• YOUR INSTRUCTIONS: When you reach the line with "[215,352,570,369] rate, to", transcribe it and each line after it through the last one below, exactly. Pictures stay out.

• RECORDS TO PROCESS:
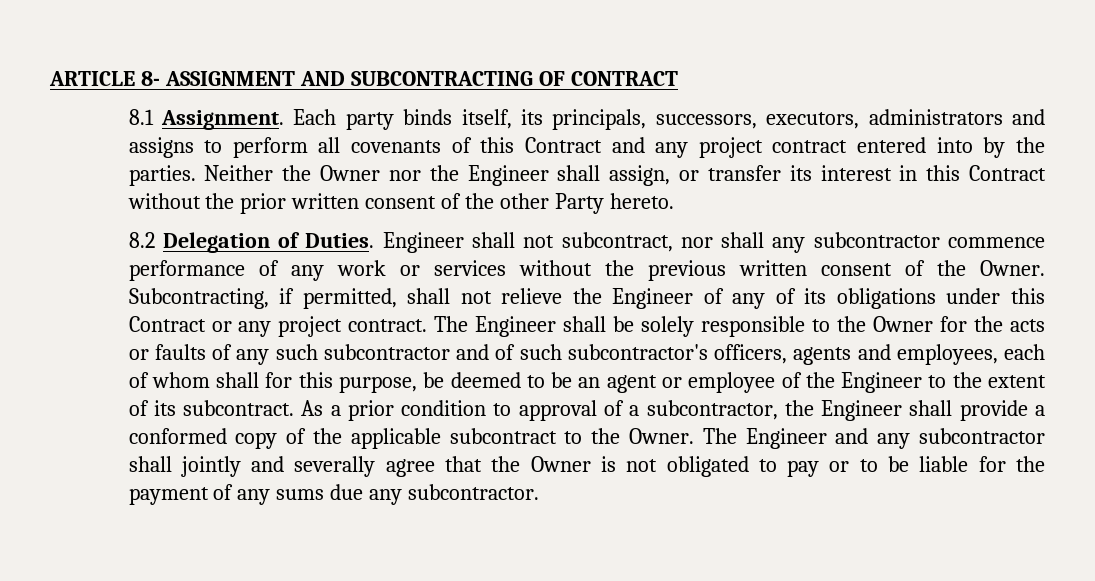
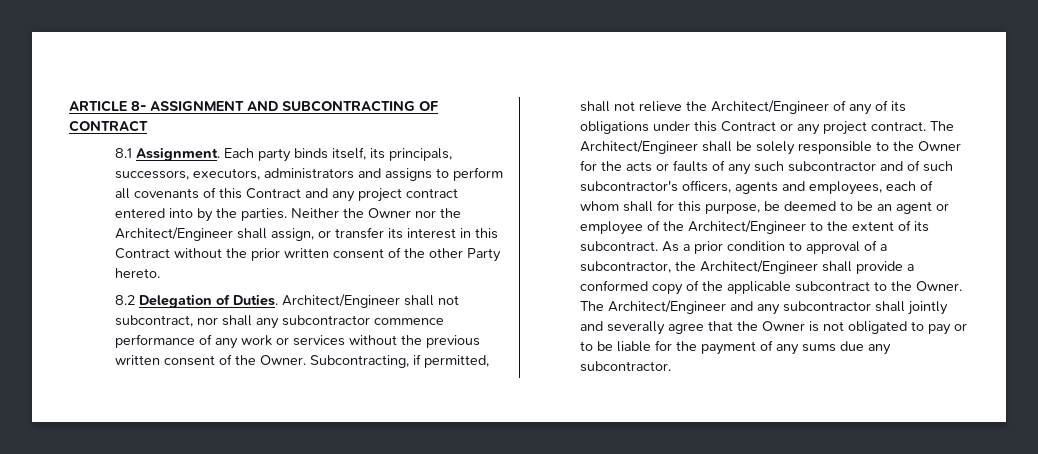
[467,165,549,186] Engineer -> [114,227,233,241] Architect/Engineer
[382,232,464,253] Engineer -> [281,294,400,308] Architect/Engineer
[612,288,694,309] Engineer -> [710,100,829,114] Architect/Engineer
[475,316,557,337] Engineer -> [579,140,698,154] Architect/Engineer
[841,372,923,393] Engineer -> [687,220,806,234] Architect/Engineer
[821,400,903,421] Engineer -> [699,260,818,274] Architect/Engineer
[745,428,827,449] Engineer -> [607,300,726,314] Architect/Engineer

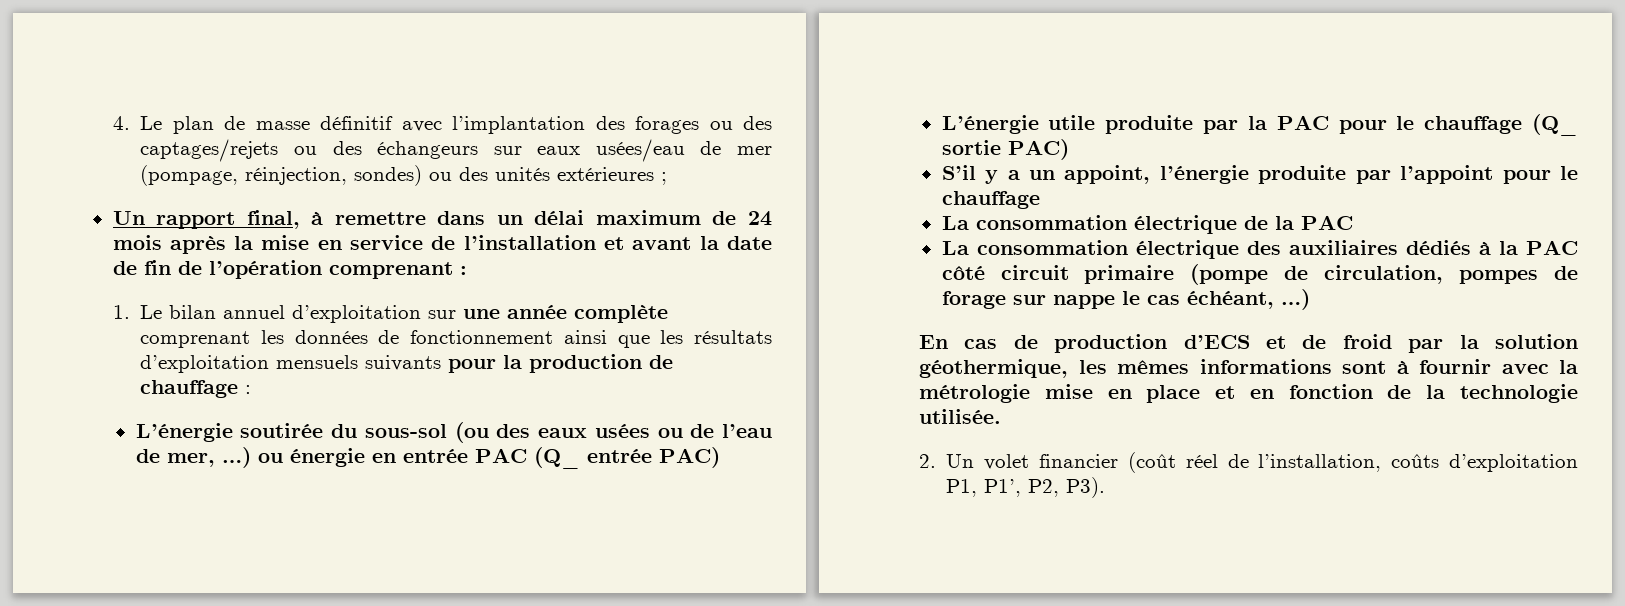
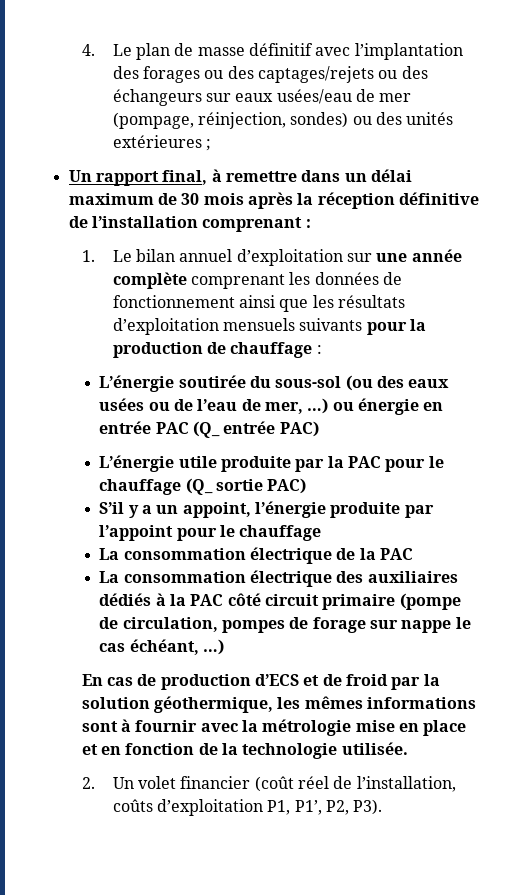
[748,211,772,226] 24 -> [181,193,200,205] 30
[261,235,773,250] [112,260,322,279] mise en service de l’installation et avant la date de fin de l’opération -> [317,192,479,209] [68,216,198,228] réception définitive de l’installation

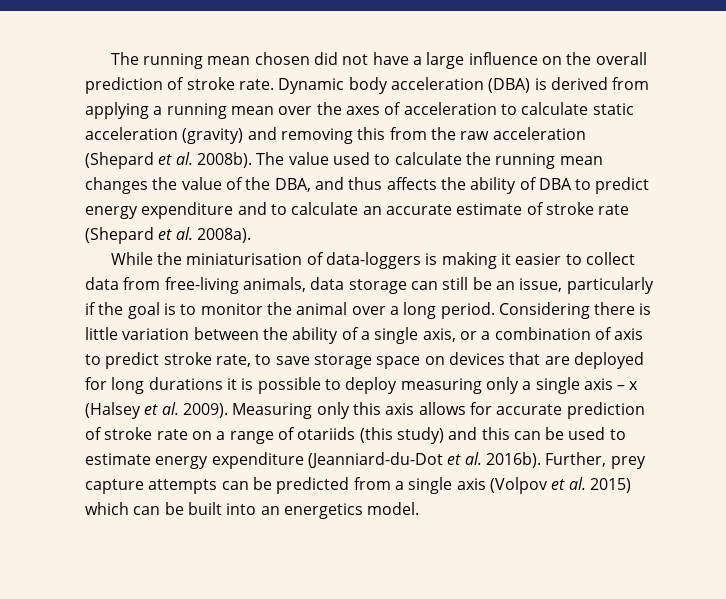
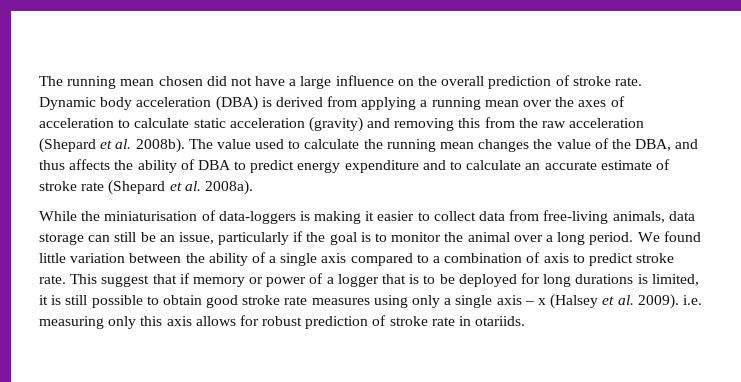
[498,302,652,319] Considering there is -> [637,231,701,242] We found
[422,328,477,342] axis, or -> [321,253,429,266] axis compared to
[215,352,570,369] rate, to save storage space on devices that are -> [39,273,455,287] rate. This suggest that if memory or power of a logger that is to be
(223, 383) none -> [637,274,699,286] is limited,
(254, 384) none -> [65,295,88,305] still
[345,377,482,394] deploy measuring -> [162,295,408,308] obtain good stroke rate measures using
[232,403,313,419] Measuring -> [682,295,702,305] [39,316,104,329] i.e. measuring
[496,404,563,415] accurate -> [262,316,303,326] robust
[191,427,626,444] [85,452,646,469] [85,477,631,494] [85,502,420,519] on a range of otariids (this study) and this can be used to estimate energy expenditure (Jeanniard-du-Dot et al. 2016b). Further, prey capture attempts can be predicted from a single axis (Volpov et al. 2015) which can be built into an energetics model. -> [459,316,526,326] in otariids.

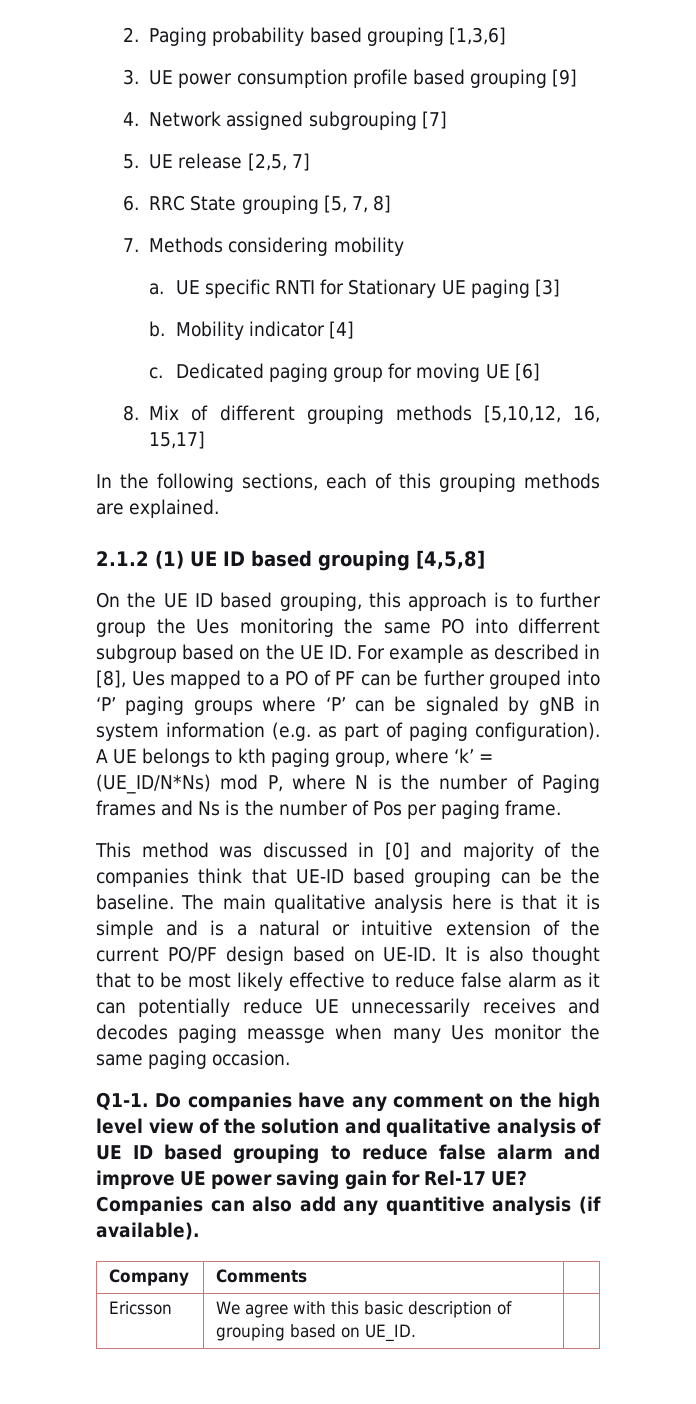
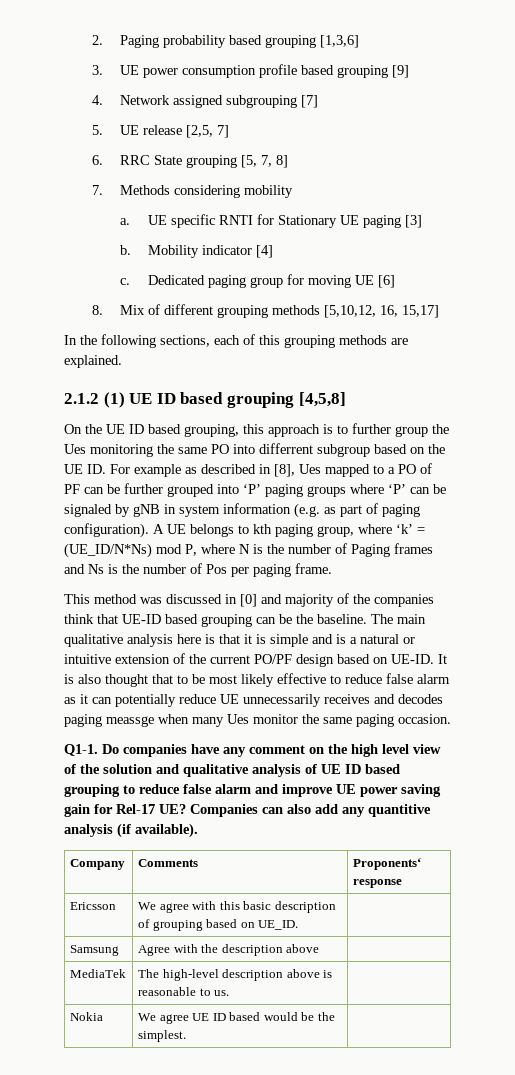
(308, 1276) none -> [352,858,421,870] [352,879,402,888] Proponents‘ response
(417, 1333) none -> [69,945,119,956] [137,944,320,956] [69,969,126,978] [137,969,333,981] [137,987,230,996] [69,1012,103,1021] [137,1012,335,1024] [137,1030,186,1042] // Samsung | Agree with the description above | // MediaTek | The high-level description above is reasonable to us. | // Nokia | We agree UE ID based would be the simplest. |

• THE ANSWER:
[215,352,570,369] rate, to save storage space on devices that are -> [39,273,455,287] rate. This suggest that if memory or power of a logger that is to be
(223, 383) none -> [637,274,699,286] is limited,
(254, 384) none -> [65,295,88,305] still
[345,377,482,394] deploy measuring -> [162,295,408,308] obtain good stroke rate measures using
[232,403,313,419] Measuring -> [682,295,702,305] [39,316,104,329] i.e. measuring
[496,404,563,415] accurate -> [262,316,303,326] robust
[191,427,626,444] [85,452,646,469] [85,477,631,494] [85,502,420,519] on a range of otariids (this study) and this can be used to estimate energy expenditure (Jeanniard-du-Dot et al. 2016b). Further, prey capture attempts can be predicted from a single axis (Volpov et al. 2015) which can be built into an energetics model. -> [459,316,526,326] in otariids.

(308, 1276) none -> [352,858,421,870] [352,879,402,888] Proponents‘ response
(417, 1333) none -> [69,945,119,956] [137,944,320,956] [69,969,126,978] [137,969,333,981] [137,987,230,996] [69,1012,103,1021] [137,1012,335,1024] [137,1030,186,1042] // Samsung | Agree with the description above | // MediaTek | The high-level description above is reasonable to us. | // Nokia | We agree UE ID based would be the simplest. |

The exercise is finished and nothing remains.